Early January 1967: the announcement is made in "Beat Instrumental" magazine that the new range would be available at the end of the month. But this did not happen.
Probably late January / early February 1967: the range is redesigned, cosmetically and electronically. Feedback from the bands on the pre-production models had doubtless raised some difficulties.
February and March 1967: advance production of the new designs begins.
Late Feb. / early March 1967: the new solid state amps are "a secret", for the continental market at least, until the Frankfurt Musikmesse. The German catalogue is printed to coincide with the Fair.
Mid March 1967: The Stones are issued with two standard production Supremes and a Super Foundation Bass amplifier.
April 1967: the new JMI pricelist for the UK is issued. "Beat Instrumental" magazine relates elliptically that the range is now available.
13th August (2)
The page on Super Foundation Bass speaker cabinets has now been updated.
Pictures of a Vox Super Foundation Bass cab from c. 1970-1971 - produced by "Vox Sound Limited". Note that on the serial number plate the unit is termed a "Super Twin Bass". Thanks to Rey for the pics.
By mid 1972, that is to say close to the point at which VSL folded, such cabs were termed "Super Twin Foundation Bass", the highest serial number so far encountered being 294.
For Super Foundation amplifier sections and speaker cabinets made during the VSL period, see this page. Approximately 300 were produced and sold, early 1970 to late 1972.
Cab serial number 092.
Below, pictures of the Vox catalogue issued for the German market in March 1967 - "III/67". The amplifiers of the solid state range appear at its end - they were not quite ready for release at the time though.

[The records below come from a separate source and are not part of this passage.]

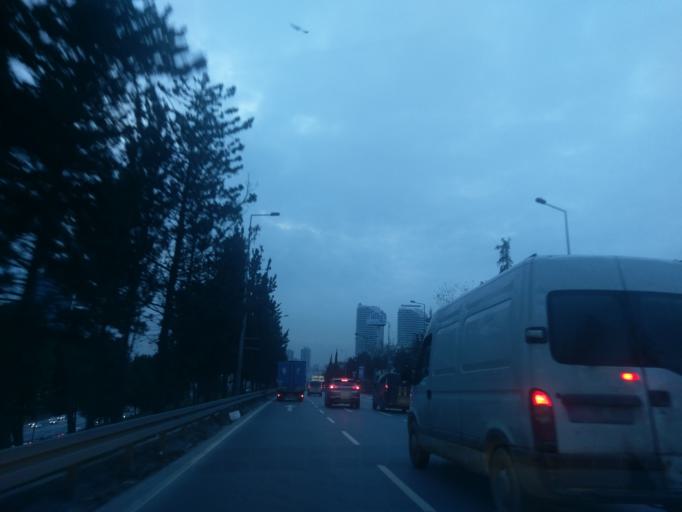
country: TR
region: Istanbul
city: Mahmutbey
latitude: 41.0632
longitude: 28.8191
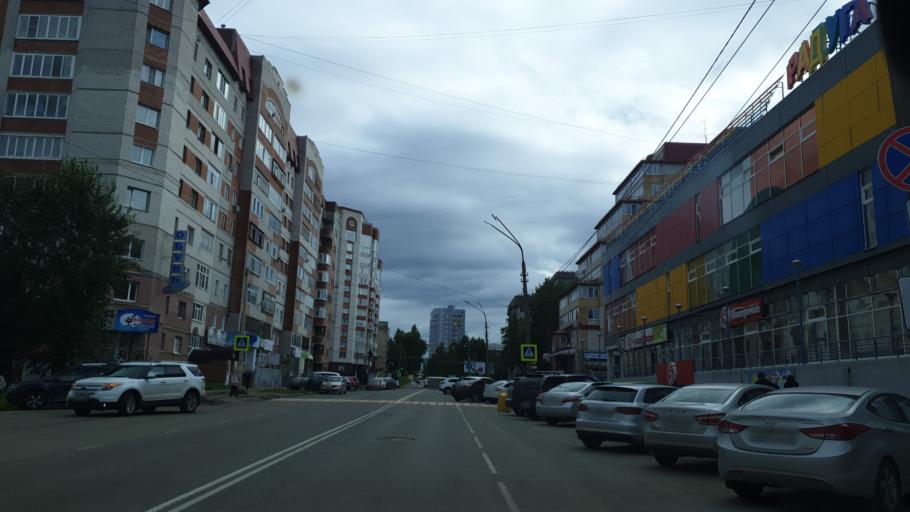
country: RU
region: Komi Republic
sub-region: Syktyvdinskiy Rayon
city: Syktyvkar
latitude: 61.6737
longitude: 50.8246
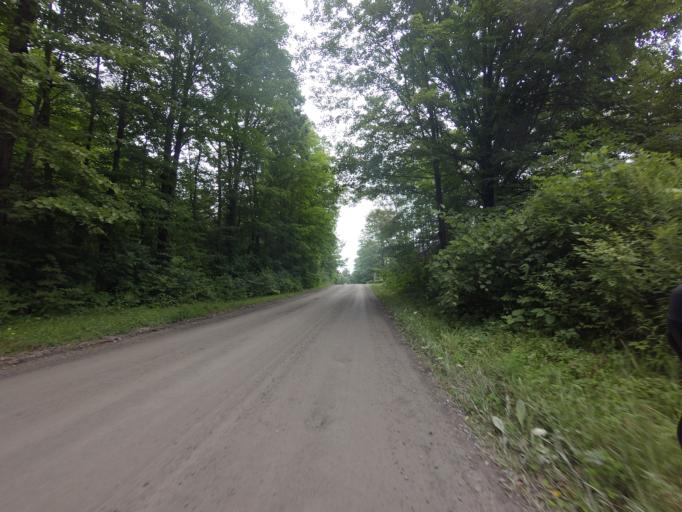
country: CA
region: Ontario
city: Kingston
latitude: 44.5582
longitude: -76.6275
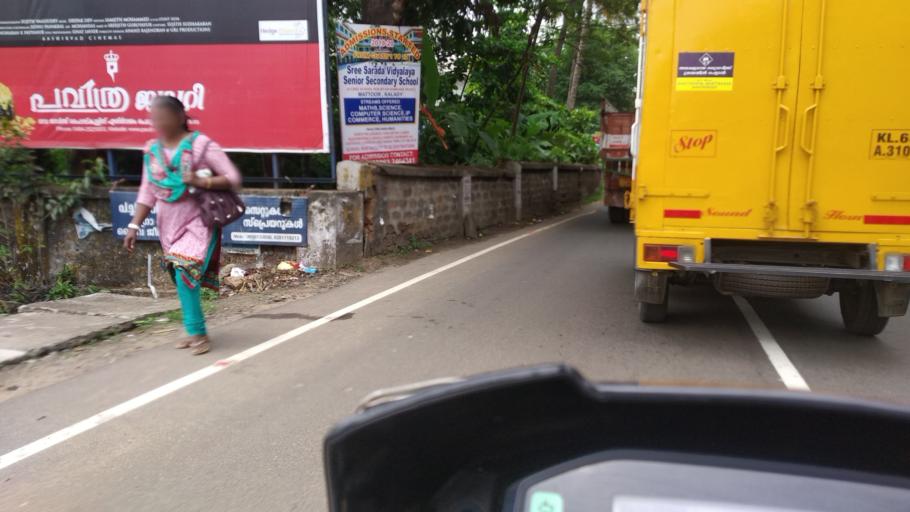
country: IN
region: Kerala
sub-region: Ernakulam
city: Perumpavur
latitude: 10.1180
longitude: 76.4770
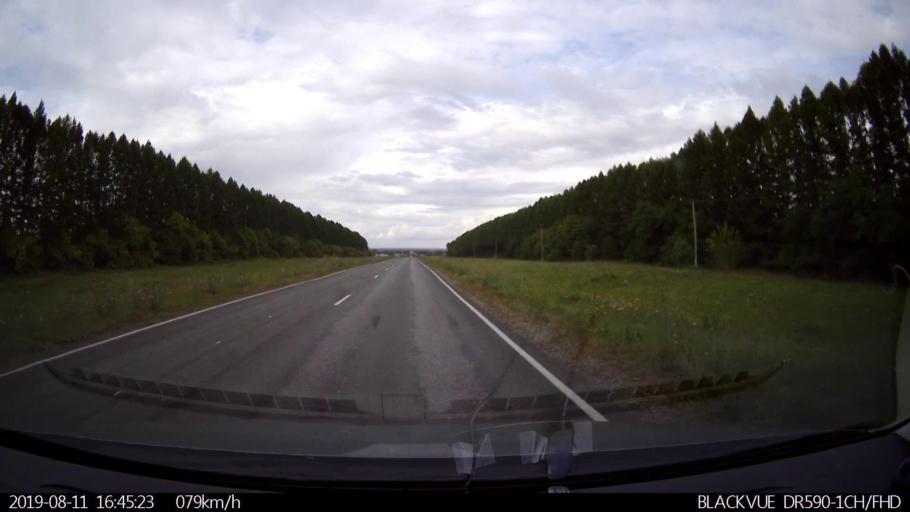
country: RU
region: Ulyanovsk
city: Mayna
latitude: 54.1892
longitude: 47.6857
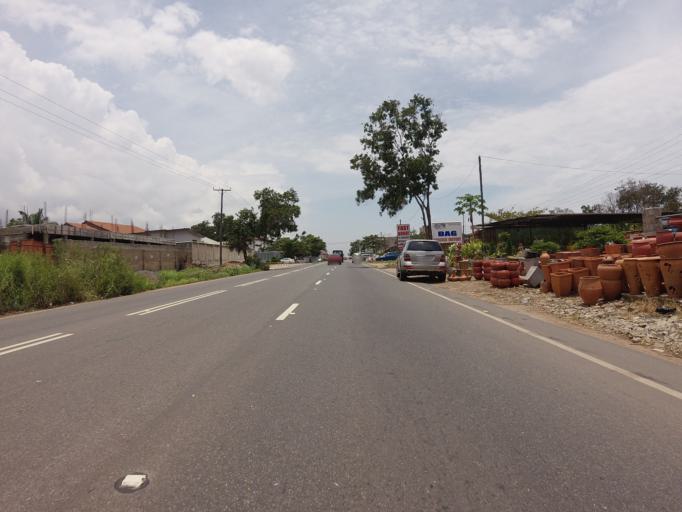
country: GH
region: Greater Accra
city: Medina Estates
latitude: 5.6338
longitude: -0.1484
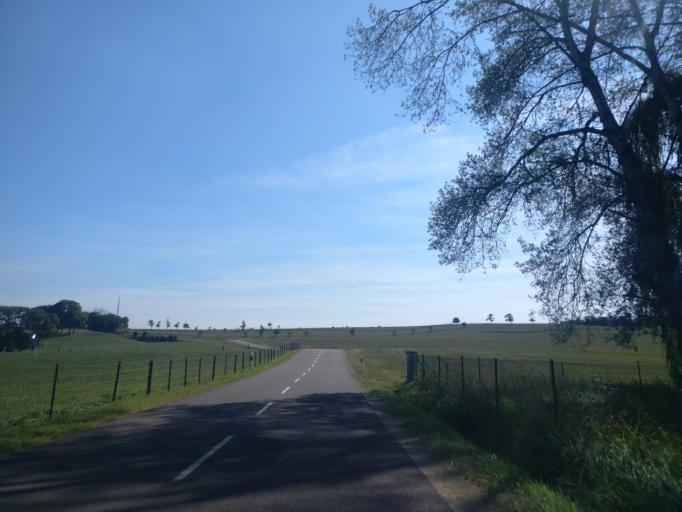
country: LU
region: Grevenmacher
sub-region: Canton de Grevenmacher
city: Flaxweiler
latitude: 49.6703
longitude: 6.3310
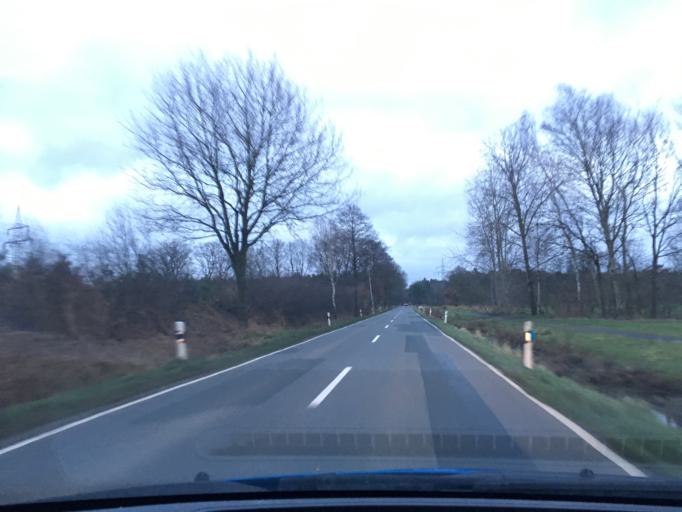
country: DE
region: Lower Saxony
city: Winsen
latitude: 53.3209
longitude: 10.2360
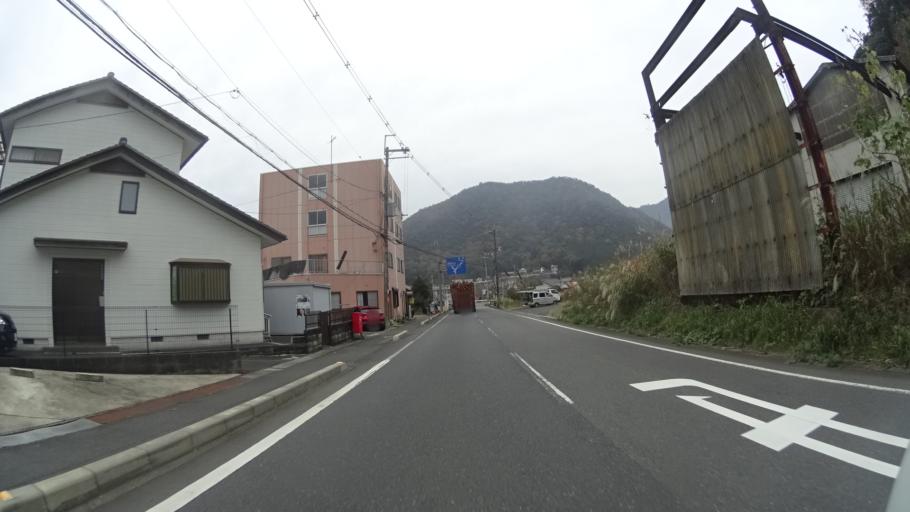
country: JP
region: Kyoto
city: Maizuru
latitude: 35.4992
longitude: 135.4334
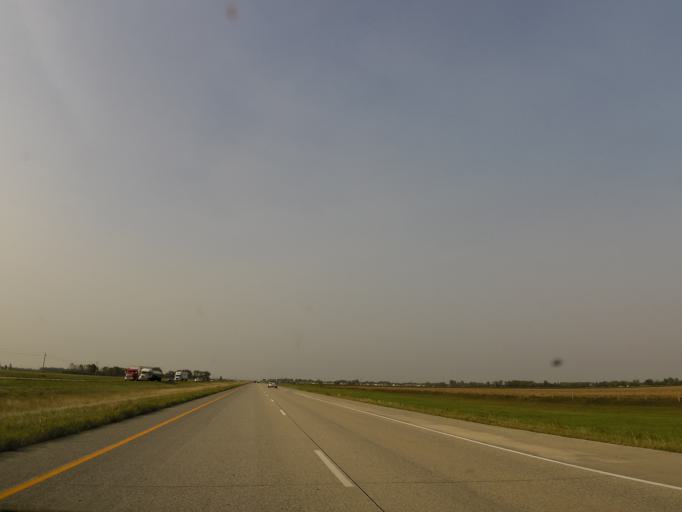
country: US
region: North Dakota
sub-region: Cass County
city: Horace
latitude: 46.7772
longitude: -96.8390
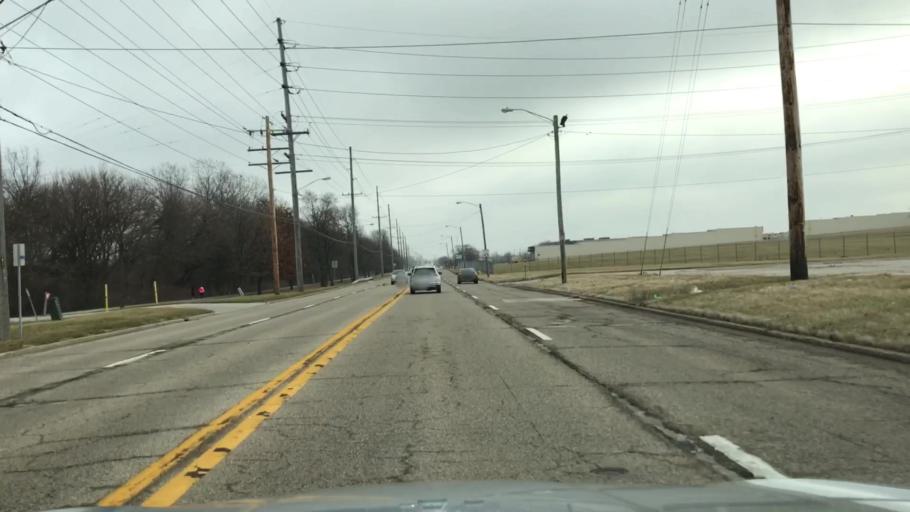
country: US
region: Illinois
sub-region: McLean County
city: Normal
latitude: 40.5027
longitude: -88.9480
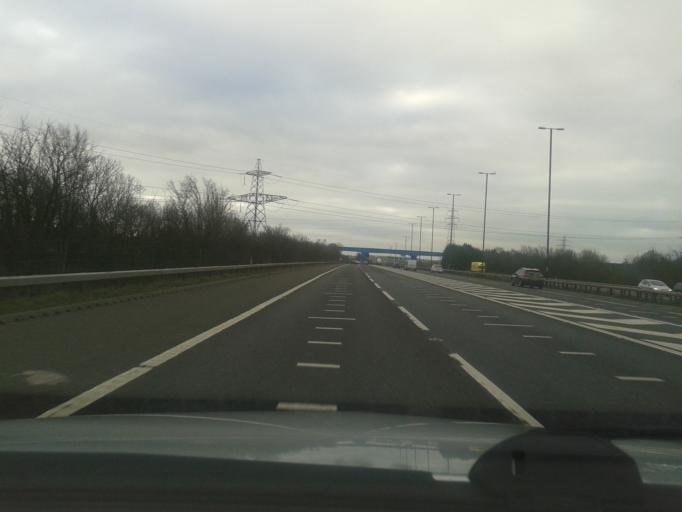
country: GB
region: England
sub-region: South Gloucestershire
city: Winterbourne
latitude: 51.5185
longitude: -2.5219
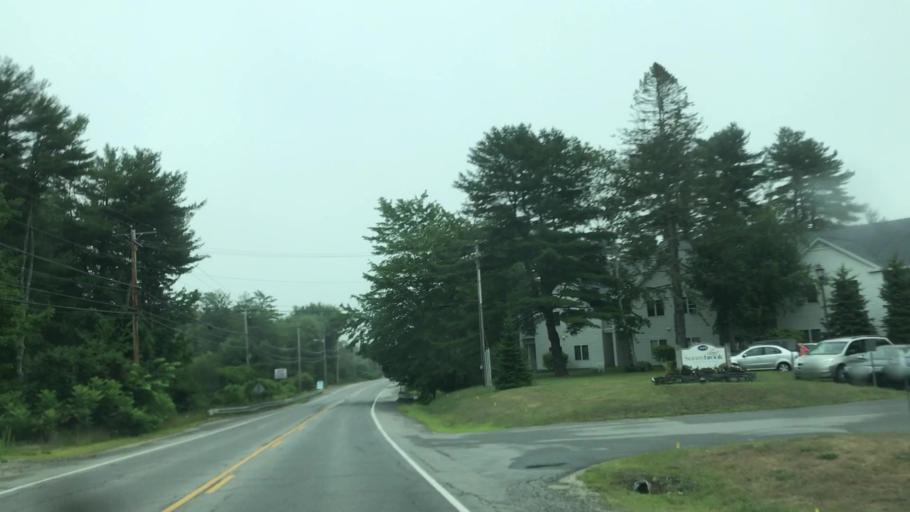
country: US
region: Maine
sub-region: Sagadahoc County
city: Bath
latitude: 43.9129
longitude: -69.8896
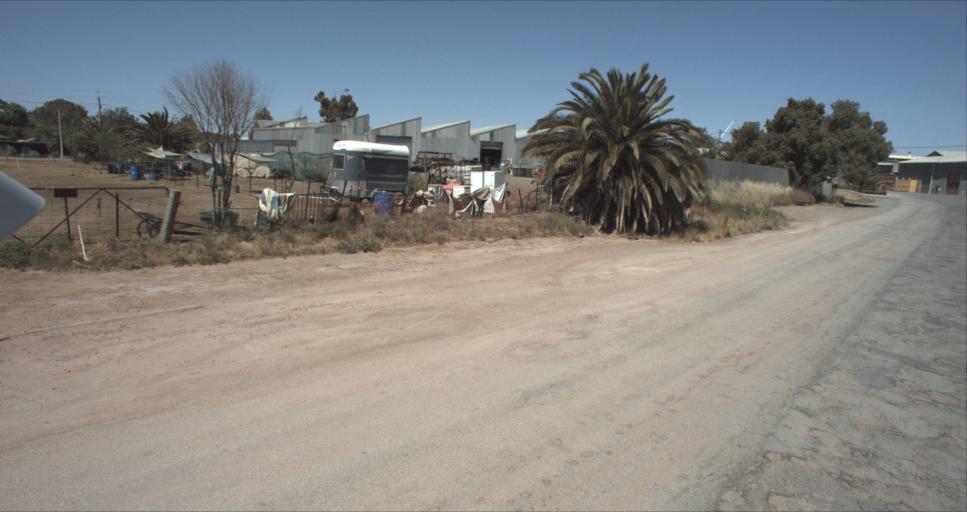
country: AU
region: New South Wales
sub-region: Leeton
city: Leeton
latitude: -34.5488
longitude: 146.3971
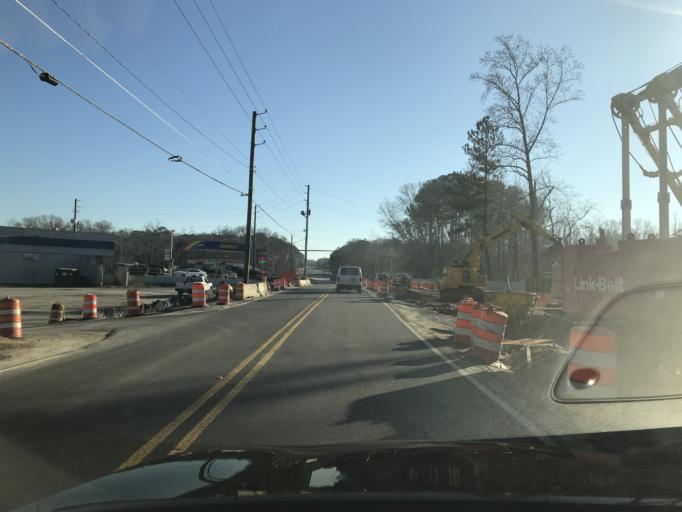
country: US
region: Georgia
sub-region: Clayton County
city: Jonesboro
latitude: 33.5181
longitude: -84.3819
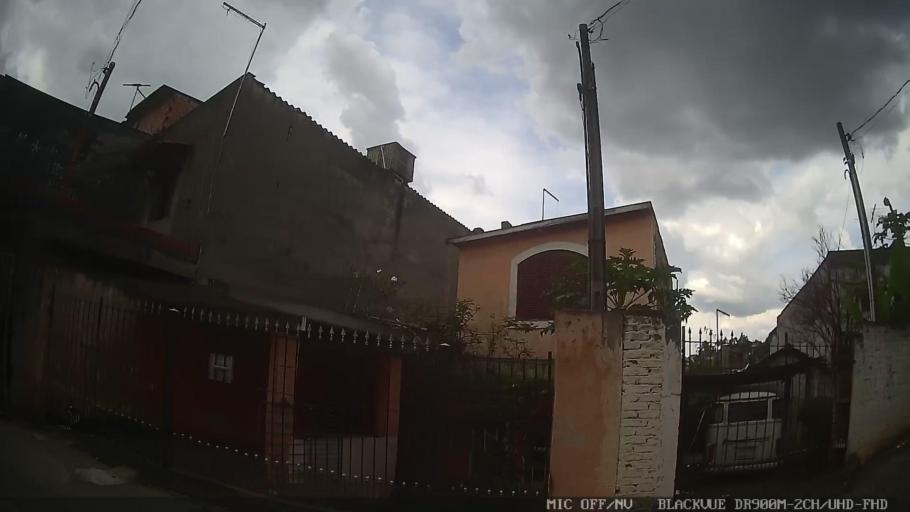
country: BR
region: Sao Paulo
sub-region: Ferraz De Vasconcelos
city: Ferraz de Vasconcelos
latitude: -23.5493
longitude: -46.3643
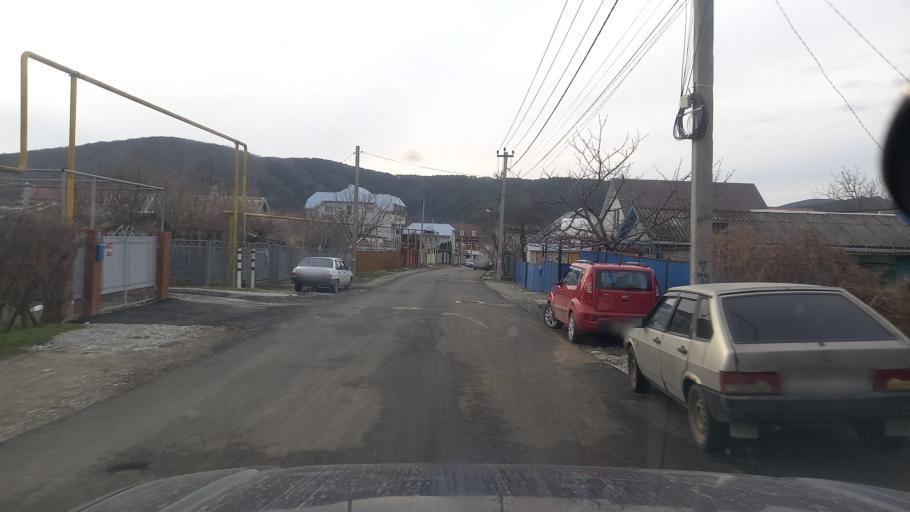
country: RU
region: Krasnodarskiy
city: Arkhipo-Osipovka
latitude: 44.3654
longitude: 38.5343
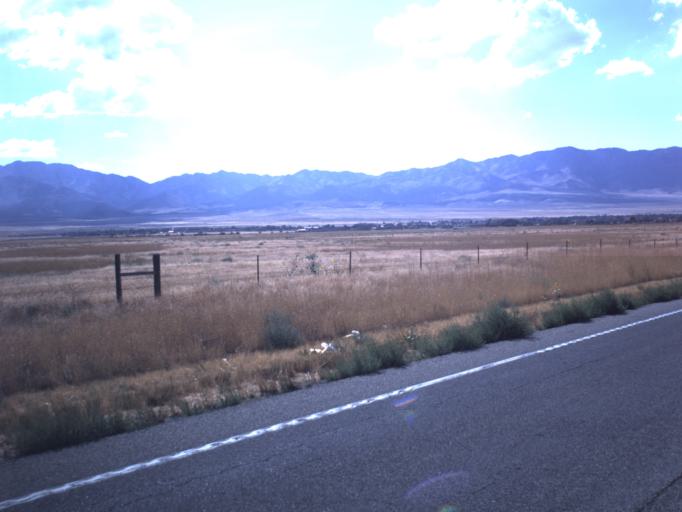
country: US
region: Utah
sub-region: Tooele County
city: Grantsville
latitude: 40.5808
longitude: -112.3987
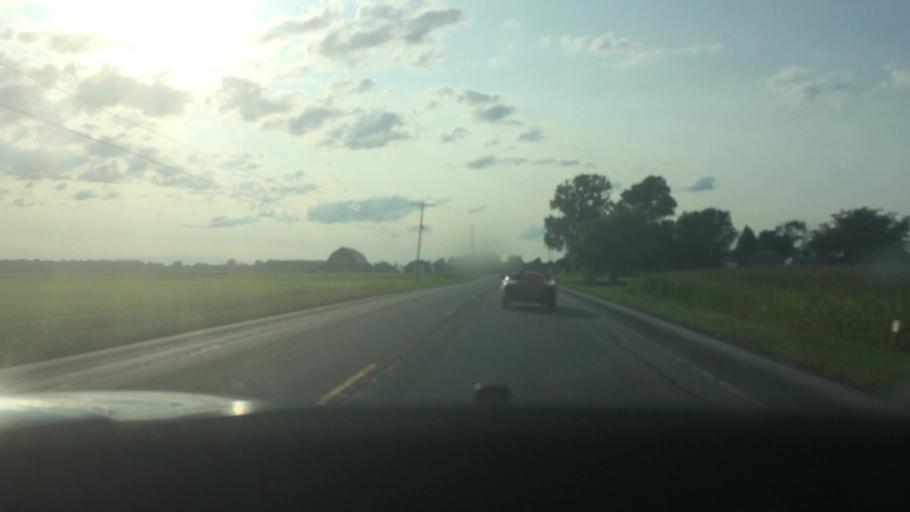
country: US
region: New York
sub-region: St. Lawrence County
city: Ogdensburg
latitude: 44.6618
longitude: -75.3390
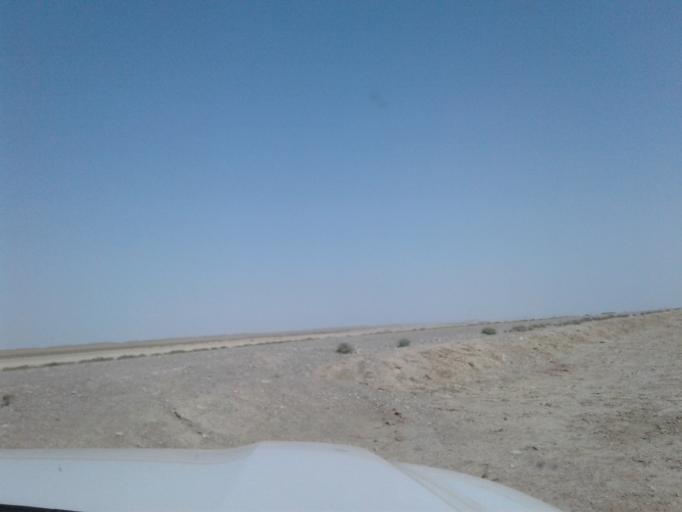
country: TM
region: Balkan
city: Gumdag
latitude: 38.3584
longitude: 54.5248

Note that the bulldog emblem, which was quietly omitted later, also appears in the early catalogue produced for the Australian market, again before the range was ready for sale.
In effect, the catalogues were promotional. The solid state range did not officially come to market in the UK until April 1967 - shipments are unlikely to have reached Europe or Australia much before that, even though orders had been placed by foreign dealers in late 1966 and early 1967 (at the BMII and Frankfurt Trade Fairs).
The copy above was supplied to "Piano-Werner" in Sraubing, Lower Bavaria (Niederbayern).